Work task
Extend the passage on the GST input tax credit dispute over mine workers' housing, picking up directly after its final sentence.

Source passage
The Commissioner accepted that the acquisitions fell within s 11-15(1) (i.e., they were made in the course of the taxpayer’s enterprise) but contended that s 11-15(2)(a) operated to deny the claims because the acquisitions related to supplies that would be input taxed – namely the leases. The Commissioner contended that there was a direct and immediate connection between the acquisitions and the leases.

The taxpayer put two contentions:

  • the acquisitions were made wholly for a creditable purpose because the leasing of accommodation to workers was not an end commercial objective, but was wholly incidental to the mining operations and a necessary and essential part of the operation.
  • in the alternative, the acquisitions related to the leasing and to the end commercial objective, requiring apportionment – adopting a revenue based apportionment methodology gave an entitlement to credits of 99.88.

The Court observed that the taxpayer accepted that there was a connection between the acquisitions and the leases, but contended that this was not the “relevant connection”. For the relevant connection to be established, the making of the input taxed supply needed to be the “moving cause” or “purpose” of the acquisition. The acquisitions at issue did not not “relevantly relate” to the leases but to the ultimate mining operations of the taxpayer.

The taxpayer sought to support its contention that one must look to the “purpose” of the acquisition by referring to New Zealand authority. The New Zealand provisions involved the statutory test of whether the acquisitions were acquired for “the principle purpose” of making services that were taxable supplies or exempt supplies. The Court stated as follows (at [21]):

Rio Tinto accepted that the statutory test in New Zealand is expressed in different language but submitted that the scheme under the GST Act is not relevantly different in that the criteria embodied in the words “relates to” in s 11-15(2)(a) is the identification of a purpose of making a taxable supply which would be input axed, as distinct from a purpose of making taxable supplies. Rio Tinto argued that this construction of s 11-15 is supported textually, and by the scheme and policy of the legislation. It was argued that as, in this case, the provision of housing was merely a means to Hamersley carrying on its business, there was not a sufficient and material connection between the acquisitions in question and the making of input taxed supplies for the purposes of s 11-15(2)(a). I am unable to agree.

Data for review
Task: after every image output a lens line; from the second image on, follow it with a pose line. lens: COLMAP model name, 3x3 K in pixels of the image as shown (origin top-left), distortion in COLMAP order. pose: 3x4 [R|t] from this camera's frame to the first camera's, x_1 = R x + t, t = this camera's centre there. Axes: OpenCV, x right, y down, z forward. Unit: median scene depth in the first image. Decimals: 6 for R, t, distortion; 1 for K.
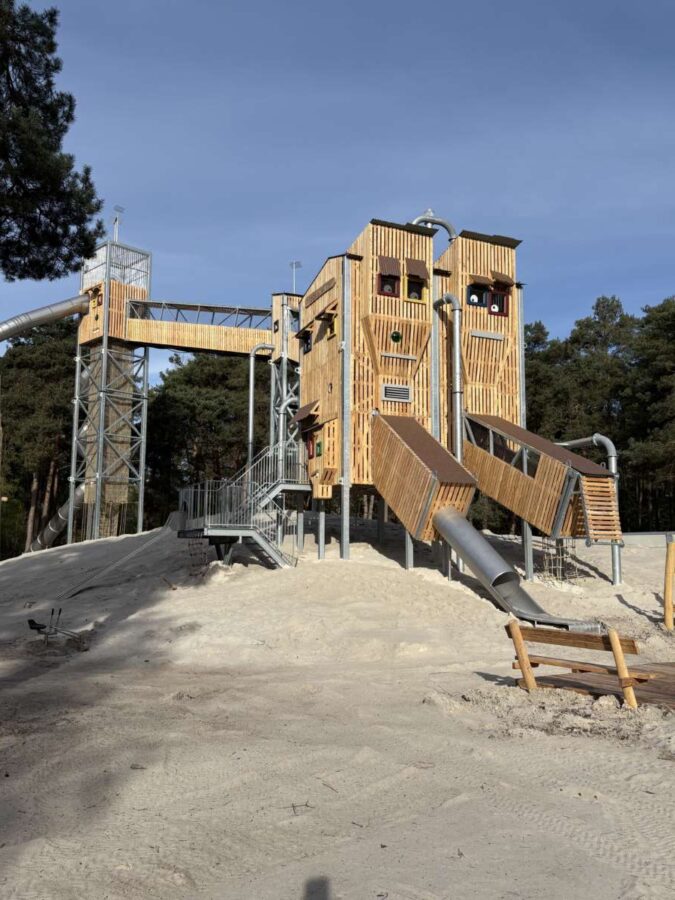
lens RADIAL K [[785.7, 0, 337.5], [0, 785.7, 450.0], [0, 0, 1]] dist [0.117090, -0.000893]
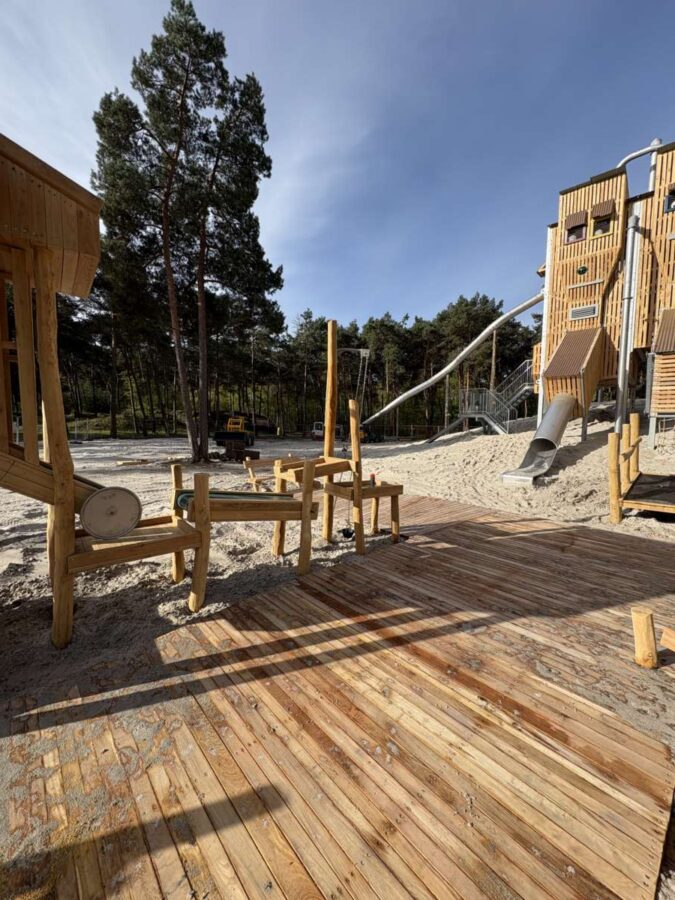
lens RADIAL K [[358.6, 0, 337.5], [0, 358.6, 450.0], [0, 0, 1]] dist [-0.000319, -0.000083]
pose [[0.375932, 0.064755, -0.924382, 0.506461], [0.112218, 0.987032, 0.114781, 0.045602], [0.919828, -0.146882, 0.363790, 0.324847]]
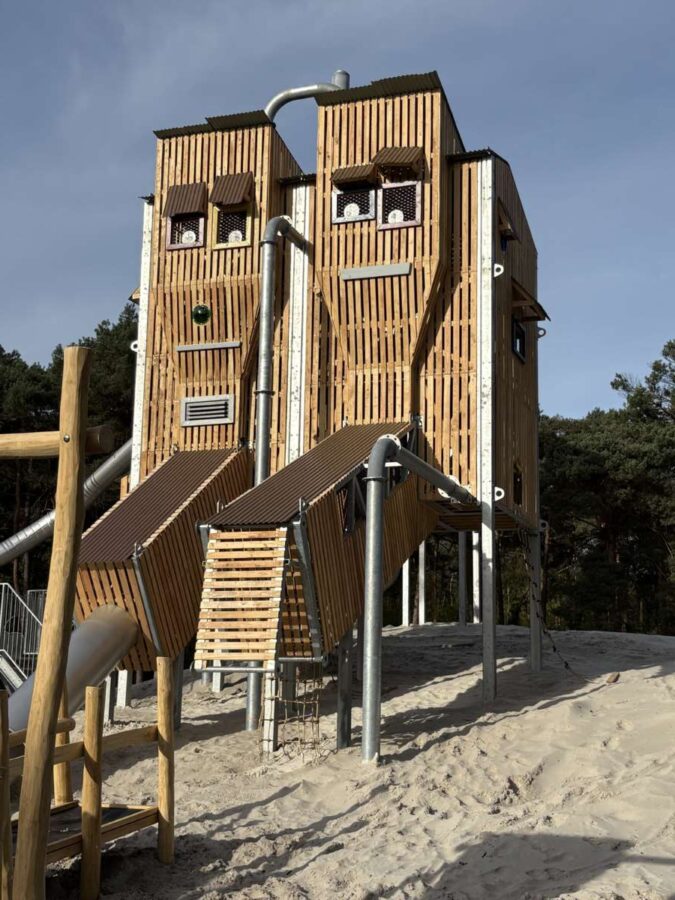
lens RADIAL K [[1220.1, 0, 337.5], [0, 1220.1, 450.0], [0, 0, 1]] dist [0.230382, -0.810789]
pose [[0.715224, -0.131481, -0.686417, 0.738111], [0.078939, 0.991057, -0.107583, 0.058513], [0.694423, 0.022761, 0.719206, 0.418065]]
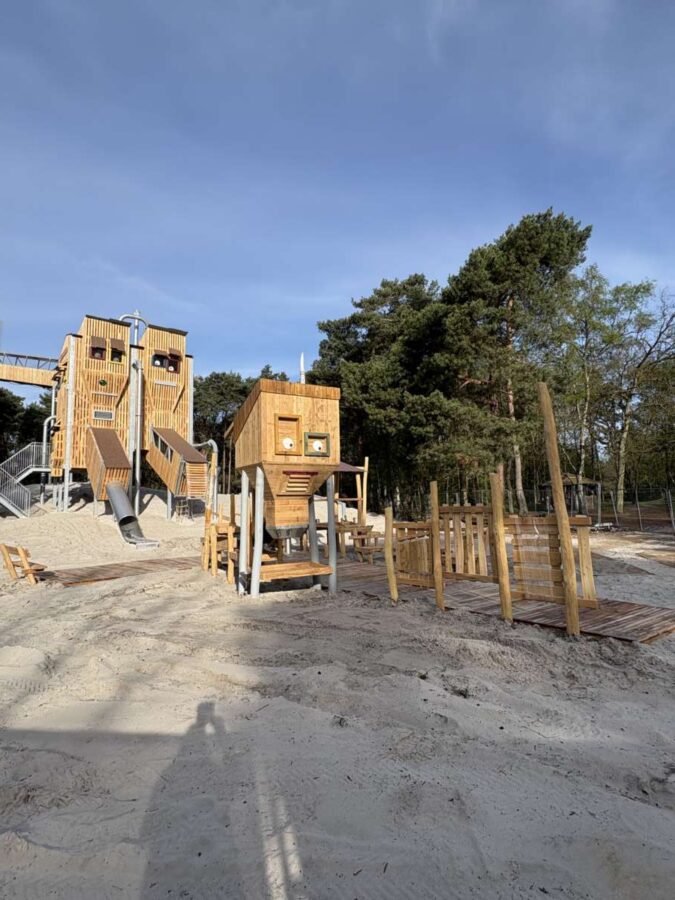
lens RADIAL K [[463.1, 0, 337.5], [0, 463.1, 450.0], [0, 0, 1]] dist [-0.000731, -0.000052]
pose [[0.965239, -0.003657, 0.261342, 0.301670], [-0.001247, 0.999826, 0.018595, -0.015037], [-0.261365, -0.018275, 0.965067, -0.121706]]
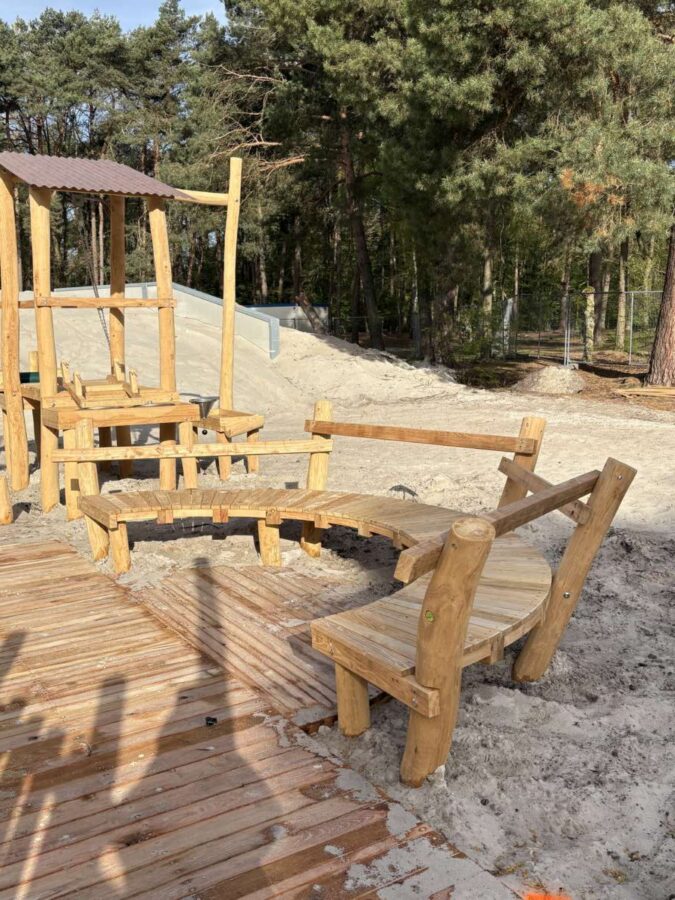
lens RADIAL K [[858.1, 0, 337.5], [0, 858.1, 450.0], [0, 0, 1]] dist [0.000279, 0.001683]
pose [[0.973726, -0.047052, 0.222807, 0.488735], [-0.018559, 0.958770, 0.283577, 0.025579], [-0.226964, -0.280261, 0.932706, 0.156834]]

Result for this task
The Court (at [23]) observed that unlike the New Zealand legislation, s 11-15 does not use the language of, or require, or even direct, an inquiry into purpose. Further, whilst the entitlement to an input tax credit depends on an entity having a “creditable purpose” in making the acquisition, “creditable purpose” is a statutory construct and has a specific statutory meaning.

The Court (at [25]) considered that the language of s 11-15(2)(a) directs an enquiry into whether the acquisition has a nexus with input taxed supplies that an entity makes in carrying on its enterprise. Further, (at [26]) the Court considered that relationship must be “sufficient” or “material” and concluded as follows:

If an entity makes input taxed supplies, s 11-15(2)(a) operates to deny input taxed credits on those acquisitions. It is the objective relationship between an acquisition and making supplies that would be input taxed with which s 11-15(2)(a) is concerned, not the moving cause or principal purpose behind the acquisition. The purpose for which an acquisition was made may in some cases bear upon whether the acquisition has a relevant relationship with the making of supplies that would be input taxed, but it is the existence of a connection or relationship between the acquisitions and supplies that would be input taxed that is the statutory criterion directed by s 11-15(2)(a).

The taxpayer also contended that the legislative policy of the GST Act and Division 11 would be defeated by the Commissioner’s construction of s 11-15 because the taxpayer’s business is to profit from the making of taxable and GST-free supplies of iron ore, not the provision of accommodation. Also, the Commissioner’s construction would result in a cascading of tax on taxable supplies and unrecoverable GST being embedded in GST-free exports because the taxpayer’s leasing activities operated as a loss and the taxpayer could only recover the GST cost in the acquisitions through those taxable and GST-free supplies. The Court (at [30]-[34]) outlined the following responses to that submission:

  • the task of statutory construction does not seek to identify or assume the underlying policy of a provision and then seek to construe that policy – that is what the taxpayer sought to do here.
  • that it may be necessary for the taxpayer to subsidise the rent on the accommodation in order to attract and retain its workforce, with the consequence that the leasing activity is loss making, does not gainsay the application of s 11-15(2)(a).
  • it is the transaction that determines the GST outcome. In this case, the taxpayer has chosen to lease accommodation to its workforce with the consequence that s 40-35 applies and the provision of accommodation is an input taxed supply.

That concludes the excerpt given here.